RAW DATA:
━━━━━━━━
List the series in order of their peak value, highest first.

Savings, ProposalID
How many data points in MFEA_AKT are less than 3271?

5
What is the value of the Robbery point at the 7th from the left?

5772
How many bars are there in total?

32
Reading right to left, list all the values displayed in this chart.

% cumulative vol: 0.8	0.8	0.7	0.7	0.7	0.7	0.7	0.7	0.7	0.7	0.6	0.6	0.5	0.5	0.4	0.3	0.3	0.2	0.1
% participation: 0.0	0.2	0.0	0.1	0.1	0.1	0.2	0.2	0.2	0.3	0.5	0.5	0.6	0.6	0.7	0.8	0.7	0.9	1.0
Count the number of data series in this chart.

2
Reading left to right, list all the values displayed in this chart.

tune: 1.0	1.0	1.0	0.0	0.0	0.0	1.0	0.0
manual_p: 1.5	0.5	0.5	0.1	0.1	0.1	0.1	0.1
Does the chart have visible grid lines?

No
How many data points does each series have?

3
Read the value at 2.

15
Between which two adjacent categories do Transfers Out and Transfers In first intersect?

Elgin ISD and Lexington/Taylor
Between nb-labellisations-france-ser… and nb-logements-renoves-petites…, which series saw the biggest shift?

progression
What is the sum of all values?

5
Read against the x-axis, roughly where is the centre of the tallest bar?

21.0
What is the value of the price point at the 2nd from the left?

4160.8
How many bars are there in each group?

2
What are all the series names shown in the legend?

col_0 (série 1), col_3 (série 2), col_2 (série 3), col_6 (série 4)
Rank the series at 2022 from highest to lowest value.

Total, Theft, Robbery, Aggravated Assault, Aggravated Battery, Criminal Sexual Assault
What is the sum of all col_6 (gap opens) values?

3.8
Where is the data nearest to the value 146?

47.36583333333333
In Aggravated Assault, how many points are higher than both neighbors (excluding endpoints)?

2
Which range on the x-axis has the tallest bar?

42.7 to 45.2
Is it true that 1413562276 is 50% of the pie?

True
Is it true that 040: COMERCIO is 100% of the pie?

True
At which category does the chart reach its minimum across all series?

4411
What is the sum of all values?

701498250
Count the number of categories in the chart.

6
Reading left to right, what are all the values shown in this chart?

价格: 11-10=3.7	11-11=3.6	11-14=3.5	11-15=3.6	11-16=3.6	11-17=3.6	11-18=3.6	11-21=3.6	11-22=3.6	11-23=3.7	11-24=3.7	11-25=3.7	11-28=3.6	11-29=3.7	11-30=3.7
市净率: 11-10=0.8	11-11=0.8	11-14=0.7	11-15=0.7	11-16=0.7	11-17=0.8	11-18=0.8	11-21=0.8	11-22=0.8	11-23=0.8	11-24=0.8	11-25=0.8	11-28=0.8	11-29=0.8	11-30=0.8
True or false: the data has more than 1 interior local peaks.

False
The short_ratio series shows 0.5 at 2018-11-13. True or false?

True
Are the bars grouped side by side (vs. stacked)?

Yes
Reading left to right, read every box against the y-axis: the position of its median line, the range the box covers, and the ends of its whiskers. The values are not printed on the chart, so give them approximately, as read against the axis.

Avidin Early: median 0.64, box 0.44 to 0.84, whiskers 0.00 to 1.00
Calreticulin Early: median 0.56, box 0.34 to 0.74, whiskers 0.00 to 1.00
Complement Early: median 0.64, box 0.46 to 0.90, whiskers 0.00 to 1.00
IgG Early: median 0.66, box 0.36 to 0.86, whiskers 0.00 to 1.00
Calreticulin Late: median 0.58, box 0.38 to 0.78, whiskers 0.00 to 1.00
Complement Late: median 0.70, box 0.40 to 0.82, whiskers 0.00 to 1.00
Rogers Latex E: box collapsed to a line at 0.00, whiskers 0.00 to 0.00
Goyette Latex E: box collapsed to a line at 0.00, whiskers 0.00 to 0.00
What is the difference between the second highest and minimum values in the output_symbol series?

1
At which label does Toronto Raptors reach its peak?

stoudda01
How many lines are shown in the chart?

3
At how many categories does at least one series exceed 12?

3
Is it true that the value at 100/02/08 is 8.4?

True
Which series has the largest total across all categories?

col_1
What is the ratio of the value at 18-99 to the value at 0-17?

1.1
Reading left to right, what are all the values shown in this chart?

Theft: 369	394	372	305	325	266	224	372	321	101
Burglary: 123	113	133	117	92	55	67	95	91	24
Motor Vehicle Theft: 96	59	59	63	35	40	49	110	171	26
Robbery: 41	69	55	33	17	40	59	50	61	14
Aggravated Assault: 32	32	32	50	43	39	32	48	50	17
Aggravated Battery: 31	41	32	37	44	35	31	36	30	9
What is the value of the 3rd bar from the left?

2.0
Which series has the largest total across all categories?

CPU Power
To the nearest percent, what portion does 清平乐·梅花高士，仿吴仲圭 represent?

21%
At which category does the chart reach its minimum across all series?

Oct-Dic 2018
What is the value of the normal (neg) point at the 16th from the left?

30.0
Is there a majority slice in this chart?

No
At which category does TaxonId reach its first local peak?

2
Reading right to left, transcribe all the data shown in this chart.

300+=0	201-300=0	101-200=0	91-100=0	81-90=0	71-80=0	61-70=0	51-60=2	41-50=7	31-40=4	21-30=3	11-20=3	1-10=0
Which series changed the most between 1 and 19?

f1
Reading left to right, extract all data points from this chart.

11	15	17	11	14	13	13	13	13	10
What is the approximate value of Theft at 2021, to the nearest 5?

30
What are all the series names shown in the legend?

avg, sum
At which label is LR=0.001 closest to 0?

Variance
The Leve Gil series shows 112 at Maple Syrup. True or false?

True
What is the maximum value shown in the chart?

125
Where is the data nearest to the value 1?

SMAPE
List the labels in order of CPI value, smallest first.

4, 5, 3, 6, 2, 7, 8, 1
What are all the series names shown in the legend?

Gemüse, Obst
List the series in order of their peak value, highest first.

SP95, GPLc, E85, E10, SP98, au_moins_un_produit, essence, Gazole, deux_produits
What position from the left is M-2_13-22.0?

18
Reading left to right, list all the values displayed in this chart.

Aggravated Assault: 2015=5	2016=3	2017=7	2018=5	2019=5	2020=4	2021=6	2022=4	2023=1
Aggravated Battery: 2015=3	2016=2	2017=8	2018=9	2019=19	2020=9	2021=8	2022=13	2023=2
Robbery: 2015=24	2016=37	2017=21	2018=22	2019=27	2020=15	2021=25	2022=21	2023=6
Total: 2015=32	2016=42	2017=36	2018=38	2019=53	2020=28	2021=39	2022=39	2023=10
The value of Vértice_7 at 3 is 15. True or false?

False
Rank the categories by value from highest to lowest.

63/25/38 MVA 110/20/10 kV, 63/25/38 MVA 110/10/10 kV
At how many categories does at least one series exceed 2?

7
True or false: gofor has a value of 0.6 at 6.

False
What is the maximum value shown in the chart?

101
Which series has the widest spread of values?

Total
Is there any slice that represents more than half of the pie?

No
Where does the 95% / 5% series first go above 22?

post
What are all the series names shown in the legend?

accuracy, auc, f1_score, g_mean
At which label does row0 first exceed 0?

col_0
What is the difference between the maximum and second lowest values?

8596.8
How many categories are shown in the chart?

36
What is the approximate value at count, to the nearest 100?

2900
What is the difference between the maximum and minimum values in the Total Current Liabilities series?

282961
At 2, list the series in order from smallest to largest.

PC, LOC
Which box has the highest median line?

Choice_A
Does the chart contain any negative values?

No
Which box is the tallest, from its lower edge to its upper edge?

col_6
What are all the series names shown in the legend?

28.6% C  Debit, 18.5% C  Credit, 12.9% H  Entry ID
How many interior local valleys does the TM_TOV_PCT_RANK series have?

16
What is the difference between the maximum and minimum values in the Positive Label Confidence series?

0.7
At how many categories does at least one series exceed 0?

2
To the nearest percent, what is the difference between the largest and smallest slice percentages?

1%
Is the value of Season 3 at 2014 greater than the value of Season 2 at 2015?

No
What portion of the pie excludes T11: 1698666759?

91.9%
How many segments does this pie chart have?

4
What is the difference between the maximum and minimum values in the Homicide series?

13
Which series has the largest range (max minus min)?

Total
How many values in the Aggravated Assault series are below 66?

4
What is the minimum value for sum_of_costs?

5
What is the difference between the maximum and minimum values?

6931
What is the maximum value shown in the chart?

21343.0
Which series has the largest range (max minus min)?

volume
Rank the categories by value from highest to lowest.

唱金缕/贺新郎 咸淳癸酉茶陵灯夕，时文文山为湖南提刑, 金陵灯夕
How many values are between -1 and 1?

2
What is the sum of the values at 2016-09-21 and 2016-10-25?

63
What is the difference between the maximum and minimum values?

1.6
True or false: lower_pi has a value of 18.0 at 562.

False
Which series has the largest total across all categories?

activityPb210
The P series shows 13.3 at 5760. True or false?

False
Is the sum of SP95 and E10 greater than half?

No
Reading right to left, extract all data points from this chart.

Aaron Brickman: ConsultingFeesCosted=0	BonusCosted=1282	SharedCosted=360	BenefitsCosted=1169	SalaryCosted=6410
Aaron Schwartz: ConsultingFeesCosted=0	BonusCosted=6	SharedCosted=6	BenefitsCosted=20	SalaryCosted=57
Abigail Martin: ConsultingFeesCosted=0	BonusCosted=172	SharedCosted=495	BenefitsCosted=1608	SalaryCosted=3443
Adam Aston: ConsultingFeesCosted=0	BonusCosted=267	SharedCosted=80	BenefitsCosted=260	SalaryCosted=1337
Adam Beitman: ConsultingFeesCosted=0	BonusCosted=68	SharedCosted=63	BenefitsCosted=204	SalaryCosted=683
━━━━━━━━
DESCRIPTION OF THE TASK: Return without changes the part of the records that opens with their first line and closes with the line containing "Reading right to left, list", including both of those lines.

WRITTEN RESPONSE:
List the series in order of their peak value, highest first.

Savings, ProposalID
How many data points in MFEA_AKT are less than 3271?

5
What is the value of the Robbery point at the 7th from the left?

5772
How many bars are there in total?

32
Reading right to left, list all the values displayed in this chart.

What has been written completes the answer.